And yet, Dave Matthews has problems: he stubs his toes, he has nightmares, he has flaws. He's human. How strange is that?

Inevitably, the concert ended, and for real though. The first time it ended it was a cruel trick. I was almost angry that the band walked off the stage. After ripping our throats out screaming for their return, they casually walked on stage. Acting as if this never happens they picked up their instruments and again embarked on a musical journey. Eventually, that ended and a quick good-bye, the Dave Matthews Band had left the stage. I was pissed...sad that it was over...angry that Dave Matthews has a limit to his abilities. Unlike my cd player, he doesn't play endlessly, with consistant quality and adjustable volume. What a bummer.

* **Challenge**
Carry the account of the Dave Matthews Band concert forward past its final sentence, keeping its voice and tone. The records have no connection to the Dave Matthews Band concert account.

Saved data entries

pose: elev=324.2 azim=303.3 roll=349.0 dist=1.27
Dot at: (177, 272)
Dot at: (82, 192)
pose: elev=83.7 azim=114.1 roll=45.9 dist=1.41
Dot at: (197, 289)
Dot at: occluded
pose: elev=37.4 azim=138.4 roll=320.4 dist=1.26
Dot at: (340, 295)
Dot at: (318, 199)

...

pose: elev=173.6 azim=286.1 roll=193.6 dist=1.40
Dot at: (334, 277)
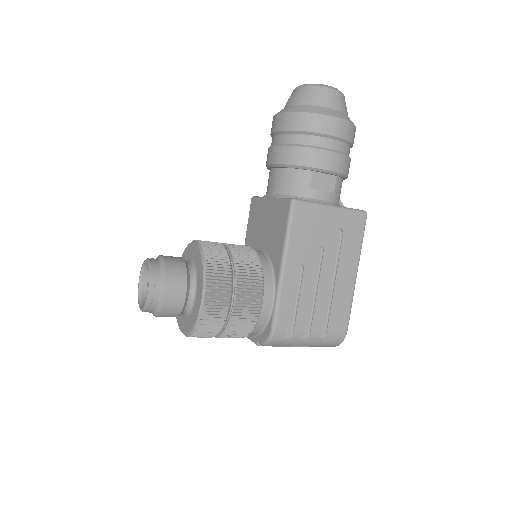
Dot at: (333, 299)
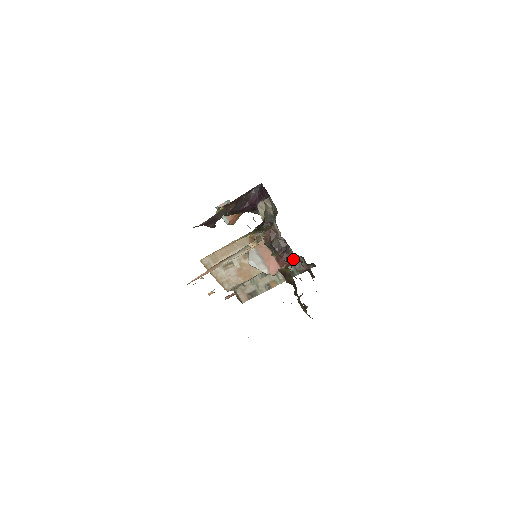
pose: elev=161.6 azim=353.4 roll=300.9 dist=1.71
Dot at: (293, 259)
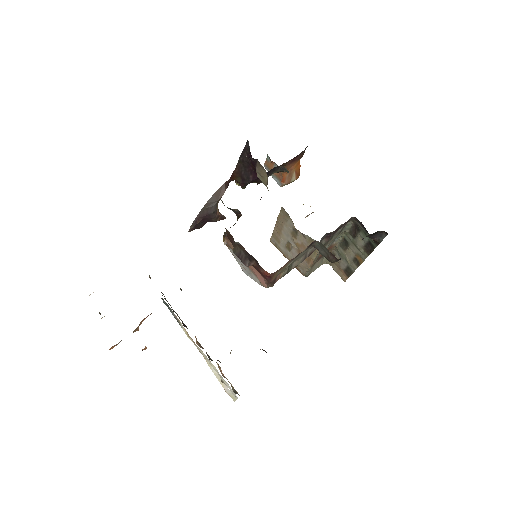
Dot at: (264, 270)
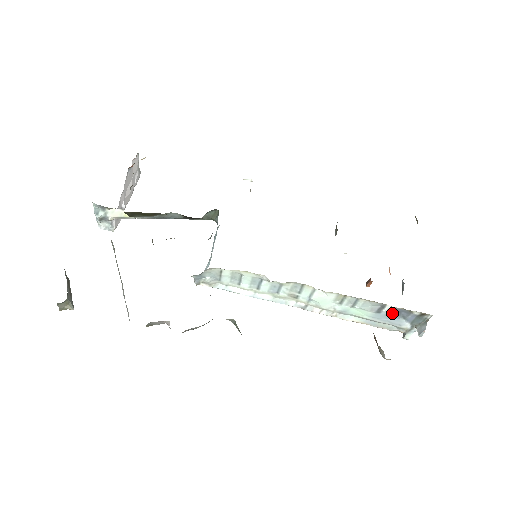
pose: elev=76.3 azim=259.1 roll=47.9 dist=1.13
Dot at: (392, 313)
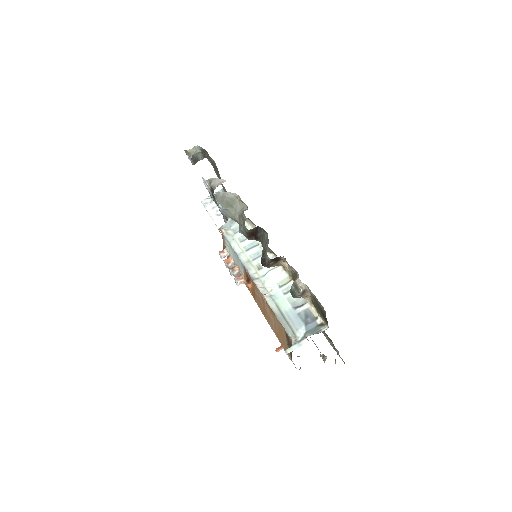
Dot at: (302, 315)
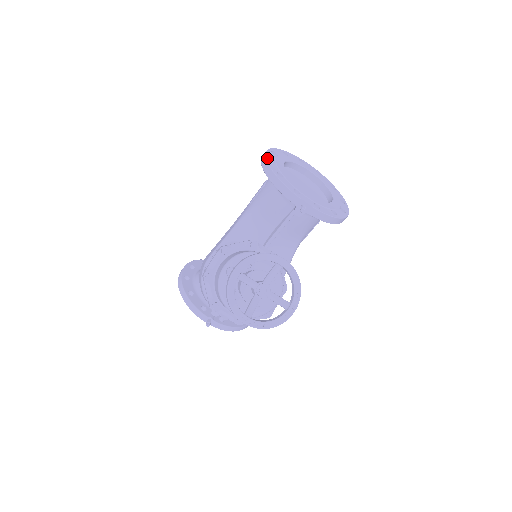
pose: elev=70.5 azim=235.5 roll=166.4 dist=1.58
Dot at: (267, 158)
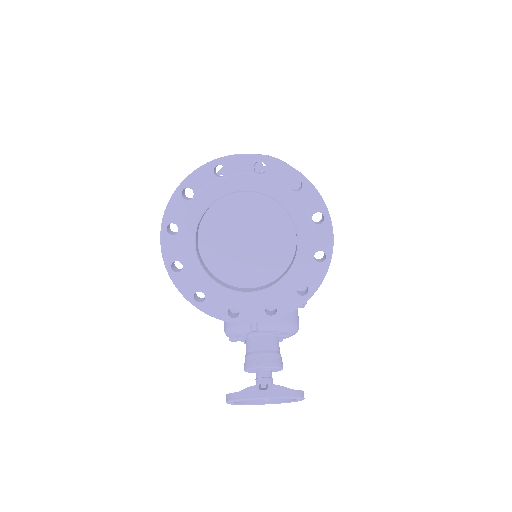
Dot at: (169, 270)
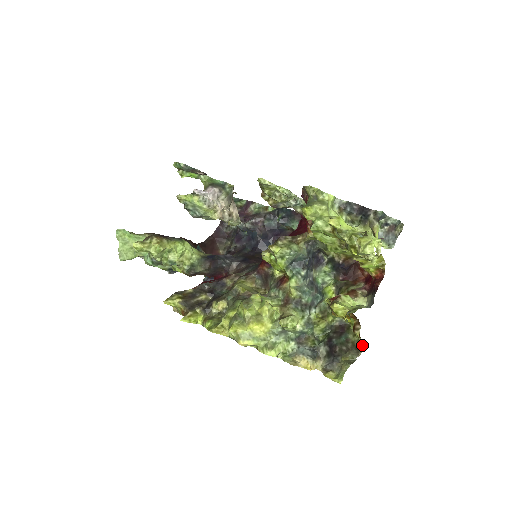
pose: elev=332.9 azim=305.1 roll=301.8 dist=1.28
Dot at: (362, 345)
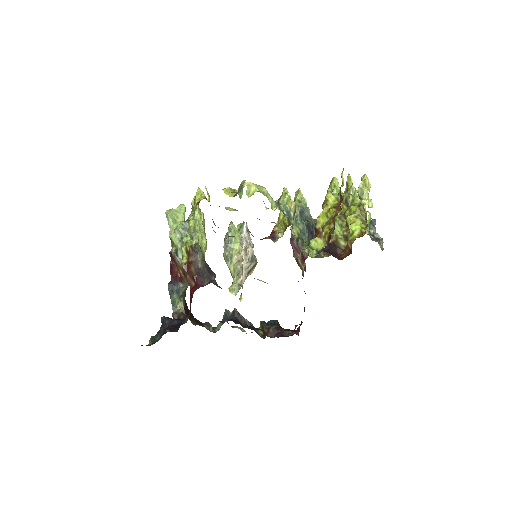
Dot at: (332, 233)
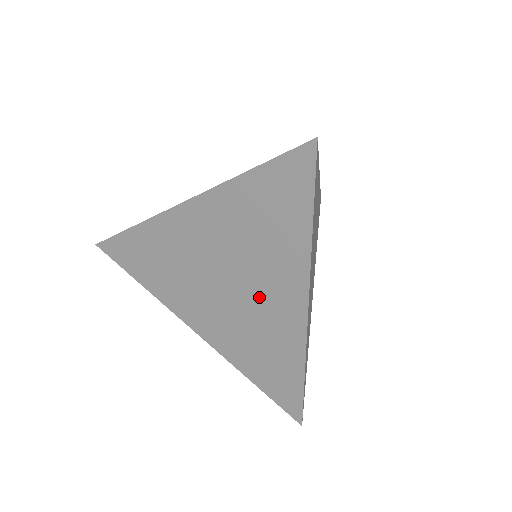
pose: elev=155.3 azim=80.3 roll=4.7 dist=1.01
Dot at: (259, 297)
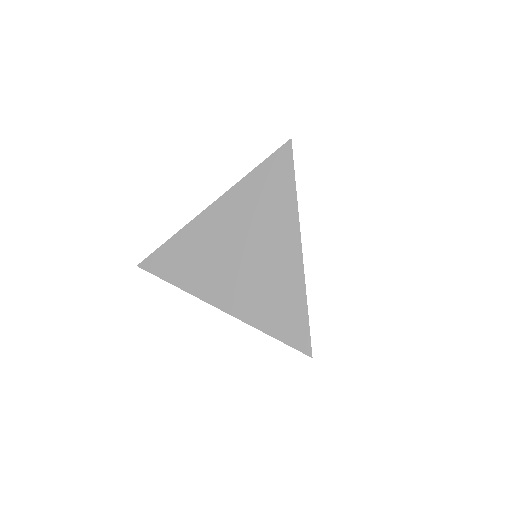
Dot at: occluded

* **Written response**
---

I needed that little trip. It did fracture my week. Walking into the bright white classrooms of CSUB I felt totally lost. Everyone was looking at notes and I got this weird feeling I missed out on something big. I asked one of the students, "What's on the plate for today's lecture?" And the person looked at me like I had horns growing out of my skull, "It's a test today." Oh yeah, a test, I remember those things. I sat and began to attempt osmosis memorization. It didn't work, and frankly, I didn't care.

---

Michelle and Eric are moving to Colorado for something important like an Master's degree or something. Justin Zacharay (whome I was priveledged to see this week) was in a Susan Serandon movie, and because of Tina, Charlie and I actually ate real food. Thank God. He's doing well, cute as ever. I was so sad to say good-bye to him.

---

Smooches, dearest ones and not so dear ones and everyone in between.